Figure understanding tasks
━━━━━━━━━━━━━━━━

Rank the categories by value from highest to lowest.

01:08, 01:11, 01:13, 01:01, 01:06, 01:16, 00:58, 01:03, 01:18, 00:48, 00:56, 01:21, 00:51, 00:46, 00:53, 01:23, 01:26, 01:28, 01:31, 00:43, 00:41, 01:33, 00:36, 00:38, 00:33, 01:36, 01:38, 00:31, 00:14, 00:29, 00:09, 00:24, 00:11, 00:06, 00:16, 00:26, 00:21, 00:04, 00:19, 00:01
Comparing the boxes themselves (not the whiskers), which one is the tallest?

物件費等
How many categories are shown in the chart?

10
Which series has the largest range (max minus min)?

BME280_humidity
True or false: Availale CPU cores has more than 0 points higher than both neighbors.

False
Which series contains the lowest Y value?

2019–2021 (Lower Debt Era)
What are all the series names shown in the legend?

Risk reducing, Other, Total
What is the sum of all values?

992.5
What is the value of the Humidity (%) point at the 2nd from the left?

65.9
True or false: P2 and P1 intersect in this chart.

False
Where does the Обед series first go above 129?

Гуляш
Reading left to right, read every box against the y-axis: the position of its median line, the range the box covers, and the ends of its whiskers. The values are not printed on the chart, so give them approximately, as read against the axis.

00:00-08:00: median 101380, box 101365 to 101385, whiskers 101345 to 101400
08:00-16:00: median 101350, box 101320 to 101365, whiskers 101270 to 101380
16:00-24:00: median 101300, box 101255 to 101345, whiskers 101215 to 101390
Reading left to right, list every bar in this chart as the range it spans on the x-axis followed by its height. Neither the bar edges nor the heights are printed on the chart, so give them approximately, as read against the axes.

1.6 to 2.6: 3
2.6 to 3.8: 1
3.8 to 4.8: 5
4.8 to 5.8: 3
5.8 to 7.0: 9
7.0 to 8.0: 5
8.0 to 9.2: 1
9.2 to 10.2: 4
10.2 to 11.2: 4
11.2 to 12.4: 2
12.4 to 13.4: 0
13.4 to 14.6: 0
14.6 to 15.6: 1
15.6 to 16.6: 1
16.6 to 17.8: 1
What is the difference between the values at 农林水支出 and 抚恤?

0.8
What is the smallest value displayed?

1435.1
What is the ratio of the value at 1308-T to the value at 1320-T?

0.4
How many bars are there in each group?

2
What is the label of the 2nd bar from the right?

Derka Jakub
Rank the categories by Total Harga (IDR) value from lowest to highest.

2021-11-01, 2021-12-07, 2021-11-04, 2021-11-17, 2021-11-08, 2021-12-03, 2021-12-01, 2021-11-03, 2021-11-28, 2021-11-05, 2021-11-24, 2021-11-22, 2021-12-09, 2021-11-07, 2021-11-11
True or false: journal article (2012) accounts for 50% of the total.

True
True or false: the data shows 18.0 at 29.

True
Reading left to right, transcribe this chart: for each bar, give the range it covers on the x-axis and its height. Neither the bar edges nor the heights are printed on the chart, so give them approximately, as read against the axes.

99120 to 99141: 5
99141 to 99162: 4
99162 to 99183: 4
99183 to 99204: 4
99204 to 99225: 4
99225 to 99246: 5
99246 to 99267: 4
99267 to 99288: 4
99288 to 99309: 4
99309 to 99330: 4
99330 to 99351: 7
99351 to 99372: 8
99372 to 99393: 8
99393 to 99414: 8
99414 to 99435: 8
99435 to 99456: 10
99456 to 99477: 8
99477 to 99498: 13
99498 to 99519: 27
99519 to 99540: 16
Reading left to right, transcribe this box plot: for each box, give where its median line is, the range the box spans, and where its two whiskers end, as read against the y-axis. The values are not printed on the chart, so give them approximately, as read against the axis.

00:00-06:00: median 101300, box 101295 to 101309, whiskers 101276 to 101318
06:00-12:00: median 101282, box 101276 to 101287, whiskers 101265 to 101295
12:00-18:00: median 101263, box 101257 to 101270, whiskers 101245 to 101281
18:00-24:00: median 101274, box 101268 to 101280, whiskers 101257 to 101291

━━━━━━━━━━━━━━━━

Extract every line of the entries above and reproduce each one verbatim, keeping the original order.

▶ [Written solution]:
Rank the categories by value from highest to lowest.

01:08, 01:11, 01:13, 01:01, 01:06, 01:16, 00:58, 01:03, 01:18, 00:48, 00:56, 01:21, 00:51, 00:46, 00:53, 01:23, 01:26, 01:28, 01:31, 00:43, 00:41, 01:33, 00:36, 00:38, 00:33, 01:36, 01:38, 00:31, 00:14, 00:29, 00:09, 00:24, 00:11, 00:06, 00:16, 00:26, 00:21, 00:04, 00:19, 00:01
Comparing the boxes themselves (not the whiskers), which one is the tallest?

物件費等
How many categories are shown in the chart?

10
Which series has the largest range (max minus min)?

BME280_humidity
True or false: Availale CPU cores has more than 0 points higher than both neighbors.

False
Which series contains the lowest Y value?

2019–2021 (Lower Debt Era)
What are all the series names shown in the legend?

Risk reducing, Other, Total
What is the sum of all values?

992.5
What is the value of the Humidity (%) point at the 2nd from the left?

65.9
True or false: P2 and P1 intersect in this chart.

False
Where does the Обед series first go above 129?

Гуляш
Reading left to right, read every box against the y-axis: the position of its median line, the range the box covers, and the ends of its whiskers. The values are not printed on the chart, so give them approximately, as read against the axis.

00:00-08:00: median 101380, box 101365 to 101385, whiskers 101345 to 101400
08:00-16:00: median 101350, box 101320 to 101365, whiskers 101270 to 101380
16:00-24:00: median 101300, box 101255 to 101345, whiskers 101215 to 101390
Reading left to right, list every bar in this chart as the range it spans on the x-axis followed by its height. Neither the bar edges nor the heights are printed on the chart, so give them approximately, as read against the axes.

1.6 to 2.6: 3
2.6 to 3.8: 1
3.8 to 4.8: 5
4.8 to 5.8: 3
5.8 to 7.0: 9
7.0 to 8.0: 5
8.0 to 9.2: 1
9.2 to 10.2: 4
10.2 to 11.2: 4
11.2 to 12.4: 2
12.4 to 13.4: 0
13.4 to 14.6: 0
14.6 to 15.6: 1
15.6 to 16.6: 1
16.6 to 17.8: 1
What is the difference between the values at 农林水支出 and 抚恤?

0.8
What is the smallest value displayed?

1435.1
What is the ratio of the value at 1308-T to the value at 1320-T?

0.4
How many bars are there in each group?

2
What is the label of the 2nd bar from the right?

Derka Jakub
Rank the categories by Total Harga (IDR) value from lowest to highest.

2021-11-01, 2021-12-07, 2021-11-04, 2021-11-17, 2021-11-08, 2021-12-03, 2021-12-01, 2021-11-03, 2021-11-28, 2021-11-05, 2021-11-24, 2021-11-22, 2021-12-09, 2021-11-07, 2021-11-11
True or false: journal article (2012) accounts for 50% of the total.

True
True or false: the data shows 18.0 at 29.

True
Reading left to right, transcribe this chart: for each bar, give the range it covers on the x-axis and its height. Neither the bar edges nor the heights are printed on the chart, so give them approximately, as read against the axes.

99120 to 99141: 5
99141 to 99162: 4
99162 to 99183: 4
99183 to 99204: 4
99204 to 99225: 4
99225 to 99246: 5
99246 to 99267: 4
99267 to 99288: 4
99288 to 99309: 4
99309 to 99330: 4
99330 to 99351: 7
99351 to 99372: 8
99372 to 99393: 8
99393 to 99414: 8
99414 to 99435: 8
99435 to 99456: 10
99456 to 99477: 8
99477 to 99498: 13
99498 to 99519: 27
99519 to 99540: 16
Reading left to right, transcribe this box plot: for each box, give where its median line is, the range the box spans, and where its two whiskers end, as read against the y-axis. The values are not printed on the chart, so give them approximately, as read against the axis.

00:00-06:00: median 101300, box 101295 to 101309, whiskers 101276 to 101318
06:00-12:00: median 101282, box 101276 to 101287, whiskers 101265 to 101295
12:00-18:00: median 101263, box 101257 to 101270, whiskers 101245 to 101281
18:00-24:00: median 101274, box 101268 to 101280, whiskers 101257 to 101291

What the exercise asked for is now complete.